*** Passage to read ***
To the end of staying here in Mexico for good, I , today, visited the Guadalajara offices of the Secretaria de Relaciones Exteriores (SRE), the equivalent in Mexico of the Ministry of Foreign Affairs to turn in my papers requesting naturalization and, after paying a fee of $4,111 Pesos, my application was accepted and I was told by the most gracious and accomodating functionary with whom I was dealing that the process of becoming a naturalized Mexican citizen would take up to six months and, in her vernacular as translated by me into English, "Welcome aboard but I suggest improving your Spanish since a Mexican citizen with a Mexican Passport and voting card may prove a puzzling anomaly to a fireman, cop or other service provider on the side of the road when your butt is broken and you don´t speak at least a modicum of Spanish as in _HELP_," OK, so I get it but my brain has retired.

One of the things we were absolutely required to do to complete the process of applying for Mexican citizenship was to go to Mexico City to drop by the pólice station in Coyocan to acquire a "Constancia De No Antecedentes" or a certification from the federal policing authorities that I had no criminal record and it seemed absurd that I would have to make a special trip to DF for this but it was unavoidable. I had to appear in Coyocan with all of my migratory documents, birth certificate and such to be given this necessary clearance to proceed with naturalization. Well this went off like a charm and was over in, literally, 10 minutes, but I must say we were so taken with Isla Verde´s adopted home town that we couldn´t leave for a few days and had a lot of fun and excellent food from Xochomilco to the Frida Kahlo Museum to Centro. What a fun town. I must now find new reasons to return.


----------



## Longford

There certainly is no "'hands off" when it comes to tourists being impacted by the terrorism and war. While they may not be specifically targeted, tourists have been harmed, victimized and murdered, innocently - not just along the USA/Mexico border.


----------



## lagoloo

If you are in the wrong place at the wrong time, there is no "don't touch the ******" sign on your body. Watch your own back, anywhere. I can't help but wonder what the person is thinking when I happen to be going home in a car after an event well after dark, and I see a lady out walking her dog, alone, on an unlighted street. Probably not a good idea, anywhere. (Of course, she may be packing a pistol? But still......)
*** End of Passage to read ***
▸ Tasks for this exercise:
• A. Answer these questions from the forum thread:
(i) What fee was paid at the Guadalajara SRE offices?
(ii) How long did the functionary say the naturalization process would take?
(iii) How long did the visit to the police station in Coyocan take?
• B. Please write out the forum thread from "There certainly is" to "the USA/Mexico border.", word for word.
This material has no role here.
*** Given entries ***
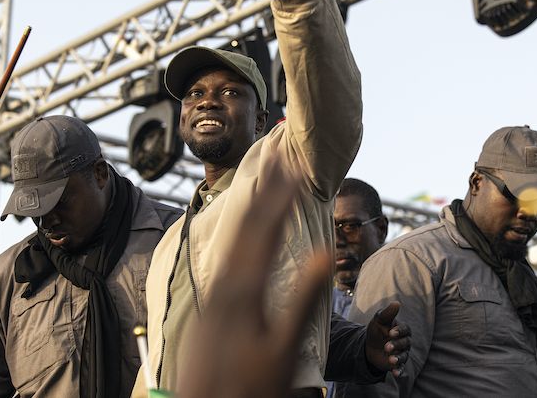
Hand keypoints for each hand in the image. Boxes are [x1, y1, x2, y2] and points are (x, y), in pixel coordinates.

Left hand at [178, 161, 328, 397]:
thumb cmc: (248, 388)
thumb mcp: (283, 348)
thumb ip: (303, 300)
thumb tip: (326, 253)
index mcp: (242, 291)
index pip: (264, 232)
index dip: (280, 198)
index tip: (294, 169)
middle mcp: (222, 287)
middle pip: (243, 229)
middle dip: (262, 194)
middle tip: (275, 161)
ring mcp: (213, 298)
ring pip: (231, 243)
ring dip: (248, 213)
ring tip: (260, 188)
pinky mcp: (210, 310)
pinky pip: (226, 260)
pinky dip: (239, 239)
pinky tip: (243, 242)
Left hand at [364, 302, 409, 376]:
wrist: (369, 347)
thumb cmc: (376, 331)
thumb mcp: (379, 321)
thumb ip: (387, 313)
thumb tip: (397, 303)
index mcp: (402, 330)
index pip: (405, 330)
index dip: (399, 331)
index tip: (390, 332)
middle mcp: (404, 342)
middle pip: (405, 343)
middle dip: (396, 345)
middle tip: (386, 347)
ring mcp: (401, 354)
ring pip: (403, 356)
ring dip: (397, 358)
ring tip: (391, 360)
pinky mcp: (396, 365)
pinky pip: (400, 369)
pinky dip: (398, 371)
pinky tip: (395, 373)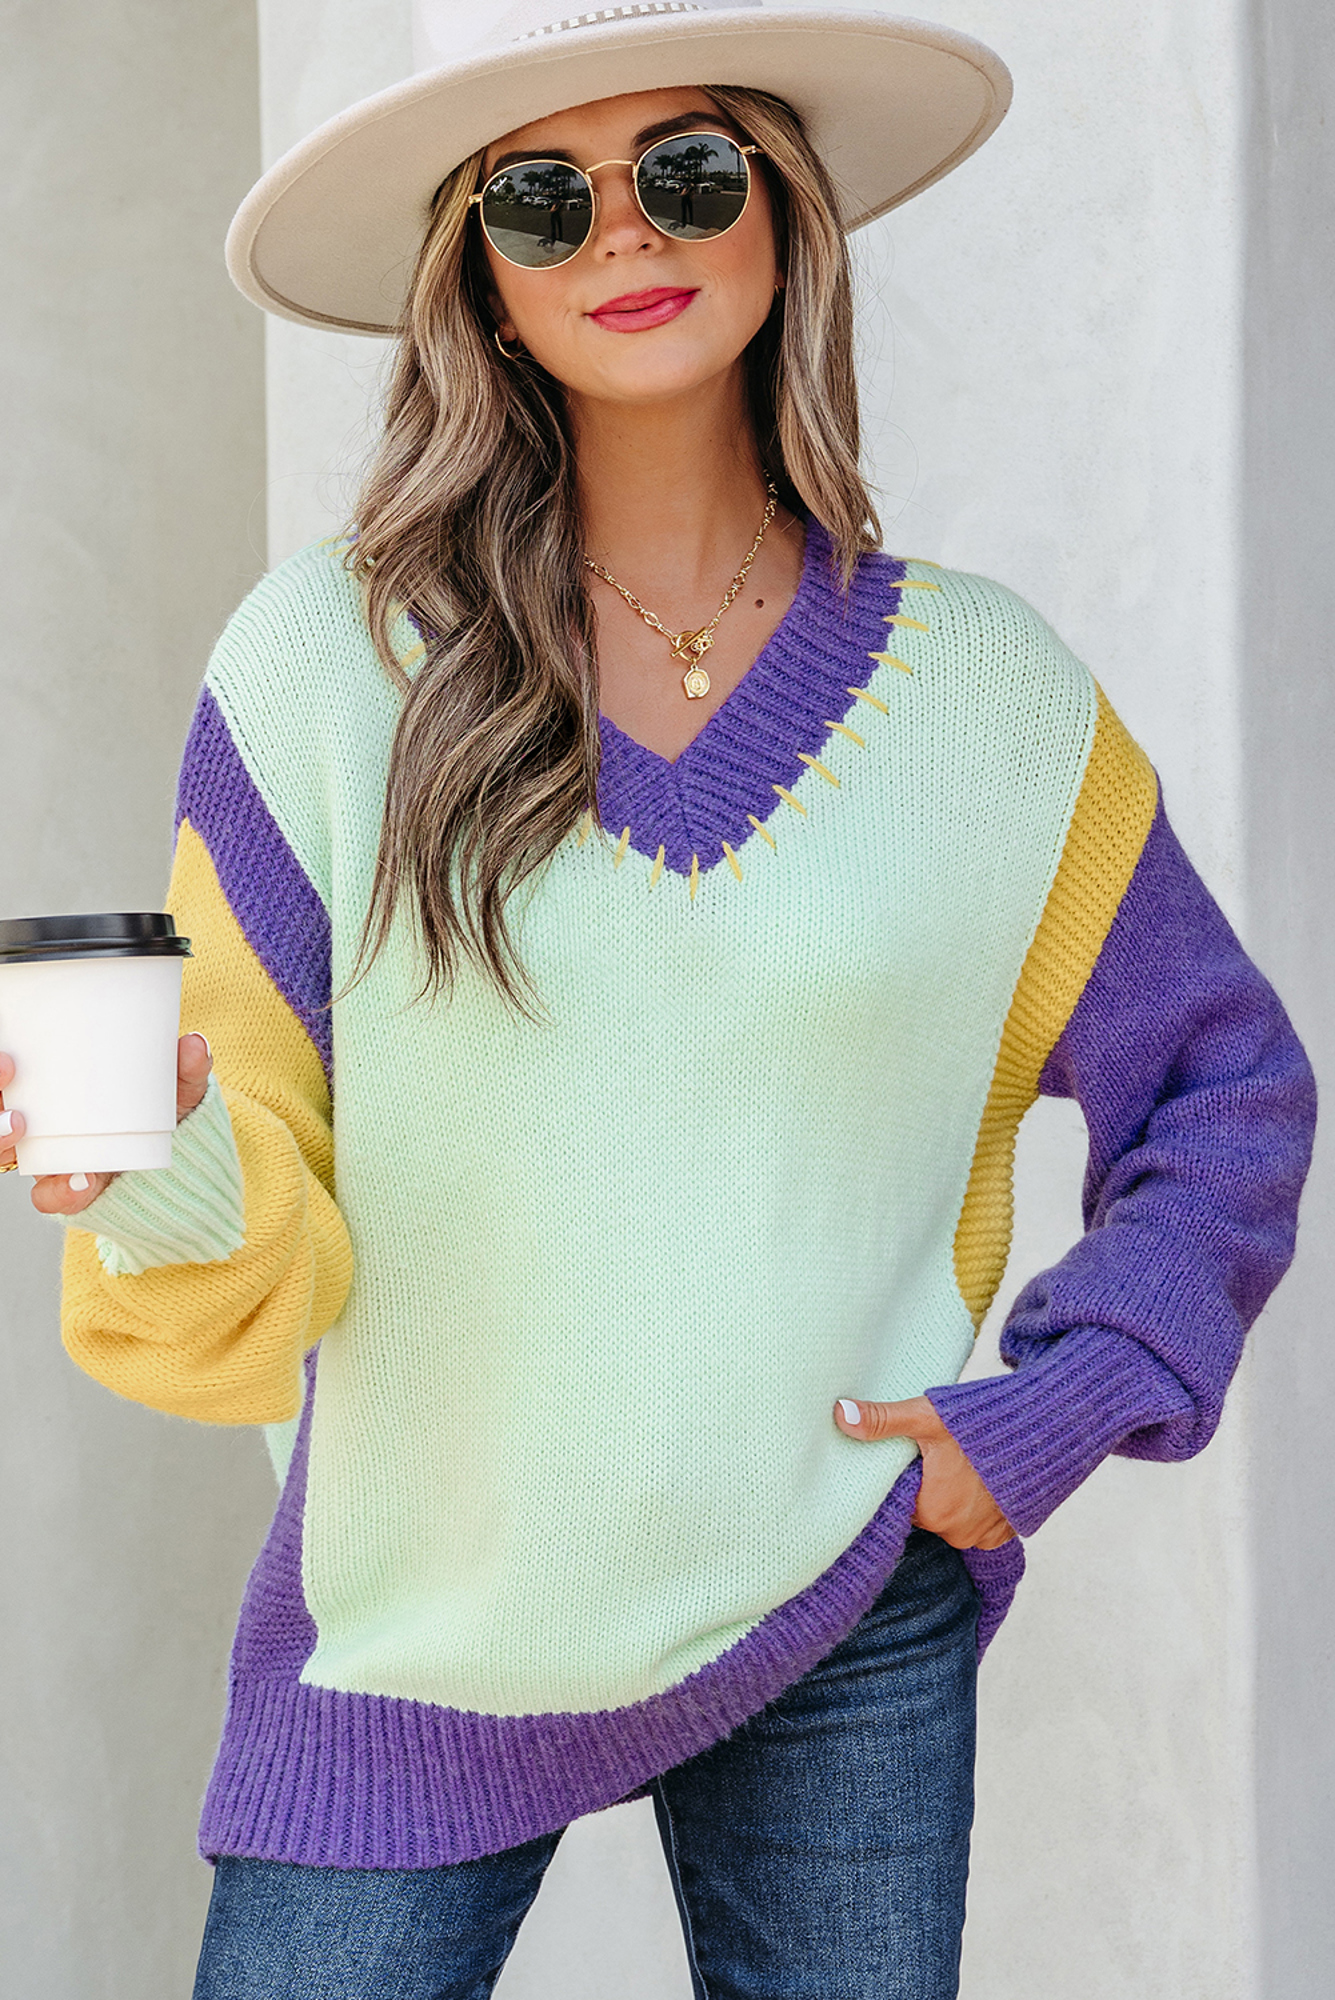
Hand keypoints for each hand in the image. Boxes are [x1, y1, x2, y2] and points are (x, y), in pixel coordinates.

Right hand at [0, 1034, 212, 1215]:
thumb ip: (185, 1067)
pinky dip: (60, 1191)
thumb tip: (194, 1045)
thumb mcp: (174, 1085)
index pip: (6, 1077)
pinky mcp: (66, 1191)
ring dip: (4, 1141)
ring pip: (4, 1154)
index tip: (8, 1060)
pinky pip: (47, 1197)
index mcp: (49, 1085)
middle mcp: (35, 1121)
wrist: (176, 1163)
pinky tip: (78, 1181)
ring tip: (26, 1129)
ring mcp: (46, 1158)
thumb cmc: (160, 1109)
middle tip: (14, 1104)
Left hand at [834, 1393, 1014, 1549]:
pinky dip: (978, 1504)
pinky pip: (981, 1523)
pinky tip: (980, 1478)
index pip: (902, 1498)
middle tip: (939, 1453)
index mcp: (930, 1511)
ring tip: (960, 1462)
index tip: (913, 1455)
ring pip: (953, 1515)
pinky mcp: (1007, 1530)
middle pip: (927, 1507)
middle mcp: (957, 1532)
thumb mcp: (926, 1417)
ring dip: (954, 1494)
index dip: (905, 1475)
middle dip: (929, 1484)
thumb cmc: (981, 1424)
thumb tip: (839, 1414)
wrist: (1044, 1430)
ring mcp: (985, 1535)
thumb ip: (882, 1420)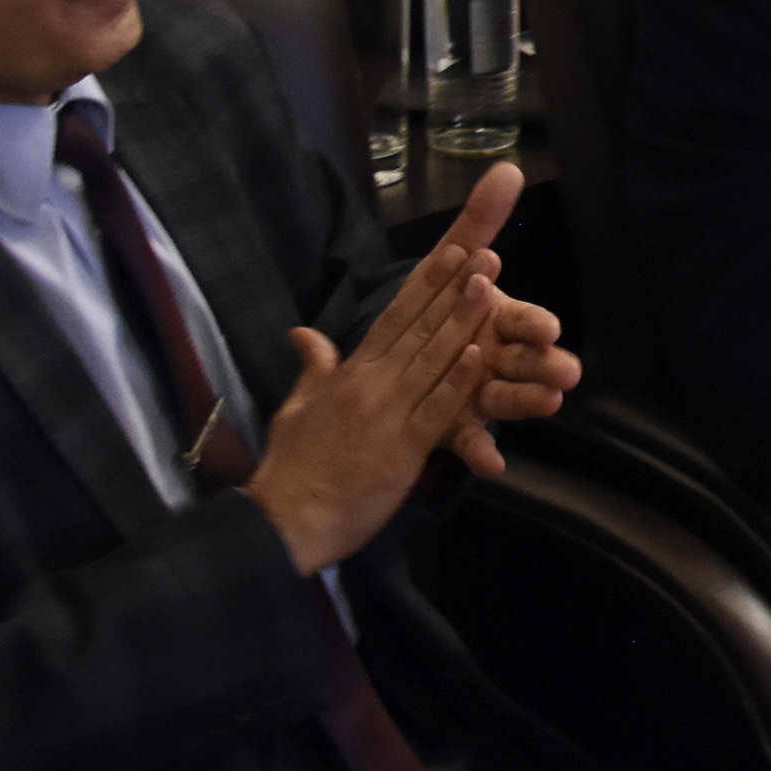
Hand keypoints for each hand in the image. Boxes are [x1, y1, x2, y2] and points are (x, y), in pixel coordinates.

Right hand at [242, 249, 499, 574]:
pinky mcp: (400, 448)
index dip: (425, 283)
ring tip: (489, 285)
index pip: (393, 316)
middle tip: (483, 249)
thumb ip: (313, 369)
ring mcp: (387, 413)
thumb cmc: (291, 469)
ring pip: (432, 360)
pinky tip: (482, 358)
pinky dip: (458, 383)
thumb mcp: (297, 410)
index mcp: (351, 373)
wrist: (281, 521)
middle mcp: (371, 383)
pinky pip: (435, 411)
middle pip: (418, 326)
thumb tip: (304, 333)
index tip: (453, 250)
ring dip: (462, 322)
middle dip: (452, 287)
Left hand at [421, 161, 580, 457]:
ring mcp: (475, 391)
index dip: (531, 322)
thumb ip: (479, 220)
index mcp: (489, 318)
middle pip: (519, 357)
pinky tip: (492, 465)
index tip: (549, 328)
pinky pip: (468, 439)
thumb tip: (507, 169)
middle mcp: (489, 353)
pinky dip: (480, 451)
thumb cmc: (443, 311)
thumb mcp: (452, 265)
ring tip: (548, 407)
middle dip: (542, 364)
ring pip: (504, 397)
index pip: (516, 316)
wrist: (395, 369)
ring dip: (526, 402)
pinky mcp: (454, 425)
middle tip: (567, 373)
*** End of Given entries ***
▸ Solution list:
• A.
(i) $4,111 Pesos
(ii) Up to six months
(iii) 10 minutes

• B.
There certainly is no "'hands off" when it comes to tourists being impacted by the terrorism and war. While they may not be specifically targeted, tourists have been harmed, victimized and murdered, innocently - not just along the USA/Mexico border.